━━ Given records ━━

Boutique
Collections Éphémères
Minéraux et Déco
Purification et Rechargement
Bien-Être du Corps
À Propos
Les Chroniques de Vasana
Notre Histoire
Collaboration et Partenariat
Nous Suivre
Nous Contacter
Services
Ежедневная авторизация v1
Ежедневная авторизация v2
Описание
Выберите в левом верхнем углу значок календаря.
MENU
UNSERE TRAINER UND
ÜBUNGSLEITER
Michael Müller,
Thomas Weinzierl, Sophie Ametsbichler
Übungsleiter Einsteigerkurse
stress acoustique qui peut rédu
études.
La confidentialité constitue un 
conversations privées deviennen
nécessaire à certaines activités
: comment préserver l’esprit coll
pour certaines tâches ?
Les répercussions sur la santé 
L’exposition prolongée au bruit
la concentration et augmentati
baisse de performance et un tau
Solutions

━━━

#### What you need to do
Transcribe the data verbatim, from the first line up to and including the line containing "conversations privées deviennen".

#### Written answer
Boutique
Collections Éphémères
Minéraux et Déco
Purification et Rechargement
Bien-Être du Corps
À Propos
Les Chroniques de Vasana
Notre Histoire
Collaboration et Partenariat
Nous Suivre
Nous Contacter
Services
Ежедневная авторизация v1
Ежедневная авторизация v2
Описание
Выберите в левом верхнем углу значок календаря.
MENU
UNSERE TRAINER UND
ÜBUNGSLEITER
Michael Müller,
Thomas Weinzierl, Sophie Ametsbichler
Übungsleiter Einsteigerkurse
stress acoustique qui peut rédu
études.
La confidentialité constitue un 
conversations privées deviennen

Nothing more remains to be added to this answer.